Hacker News new | ask | show | jobs
How would Git handle a SHA-1 collision on a blob? (stackoverflow.com)
33 points by ooronning 3420 days ago
2 comments

answer straight from the source: http://marc.info/?l=git&m=115678778717621&w=2
>you somehow are very very unlucky, and two files end up having the same SHA1. At that point, what happens is that when you commit that file (or do a "git-update-index" to move it into the index, but not committed yet), the SHA1 of the new contents will be computed, but since it matches an old object, a new object won't be created, and the commit-or-index ends up pointing to the _old_ object.

>You won't notice immediately (since the index will match the old object SHA1, and that means that something like "git diff" will use the checked-out copy), but if you ever do a tree-level diff (or you do a clone or pull, or force a checkout) you'll suddenly notice that that file has changed to something _completely_ different than what you expected.
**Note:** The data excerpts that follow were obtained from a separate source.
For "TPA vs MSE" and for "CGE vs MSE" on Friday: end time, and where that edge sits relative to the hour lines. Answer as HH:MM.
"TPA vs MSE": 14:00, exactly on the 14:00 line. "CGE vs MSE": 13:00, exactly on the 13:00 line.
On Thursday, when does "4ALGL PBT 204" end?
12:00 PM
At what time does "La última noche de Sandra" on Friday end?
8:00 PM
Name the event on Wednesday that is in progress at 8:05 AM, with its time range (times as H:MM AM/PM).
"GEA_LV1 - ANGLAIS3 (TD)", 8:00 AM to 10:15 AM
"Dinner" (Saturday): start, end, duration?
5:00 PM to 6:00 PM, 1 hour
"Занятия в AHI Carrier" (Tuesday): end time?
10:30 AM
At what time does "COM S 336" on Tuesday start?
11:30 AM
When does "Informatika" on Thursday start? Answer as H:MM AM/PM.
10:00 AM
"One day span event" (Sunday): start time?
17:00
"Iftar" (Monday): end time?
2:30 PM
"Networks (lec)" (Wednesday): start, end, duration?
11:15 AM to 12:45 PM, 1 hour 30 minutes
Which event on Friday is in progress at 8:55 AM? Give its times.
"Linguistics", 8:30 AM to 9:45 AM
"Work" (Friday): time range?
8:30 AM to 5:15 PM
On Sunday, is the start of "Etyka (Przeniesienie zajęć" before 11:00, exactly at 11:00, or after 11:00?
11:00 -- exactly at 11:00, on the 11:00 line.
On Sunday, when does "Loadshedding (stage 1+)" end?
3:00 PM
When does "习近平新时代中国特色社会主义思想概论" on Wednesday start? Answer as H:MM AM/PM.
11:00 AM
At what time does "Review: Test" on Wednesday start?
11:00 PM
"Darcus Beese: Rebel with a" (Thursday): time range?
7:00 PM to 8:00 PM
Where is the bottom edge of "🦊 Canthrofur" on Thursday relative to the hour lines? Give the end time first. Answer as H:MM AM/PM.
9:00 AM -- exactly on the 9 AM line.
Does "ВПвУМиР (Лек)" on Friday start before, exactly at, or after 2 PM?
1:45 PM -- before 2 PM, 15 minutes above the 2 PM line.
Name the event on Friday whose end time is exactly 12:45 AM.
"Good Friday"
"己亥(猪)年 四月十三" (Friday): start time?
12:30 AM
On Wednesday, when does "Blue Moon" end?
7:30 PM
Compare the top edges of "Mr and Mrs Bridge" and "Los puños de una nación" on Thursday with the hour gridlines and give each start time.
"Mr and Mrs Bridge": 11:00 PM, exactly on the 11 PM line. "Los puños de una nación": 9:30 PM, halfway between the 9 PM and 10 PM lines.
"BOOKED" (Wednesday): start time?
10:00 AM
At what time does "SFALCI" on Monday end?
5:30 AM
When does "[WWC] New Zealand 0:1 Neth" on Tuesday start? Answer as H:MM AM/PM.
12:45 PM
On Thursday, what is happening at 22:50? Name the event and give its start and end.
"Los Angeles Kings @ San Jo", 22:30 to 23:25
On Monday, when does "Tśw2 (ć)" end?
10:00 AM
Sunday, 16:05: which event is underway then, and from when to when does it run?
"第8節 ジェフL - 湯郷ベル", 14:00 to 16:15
So you would generally notice this kind of collision fairly quickly.

That seems like a dangerously dubious assumption.

It would imply that every coder has a clear, accurate mental expectation of what every file should look like as of the latest commit and will notice it before further commits are added.

I consider it a good day when everyone remembers to rebase in the right order!

unless i'm reading wrong (and quite possibly i am), that may have be the behavior meant, but seems in conflict with reality:

Someone tried it, and it looks like it silently corrupted the repo

The corruption may be that their patch, that reduced git's hash to 4bit might not take all of git's internal behavior into account.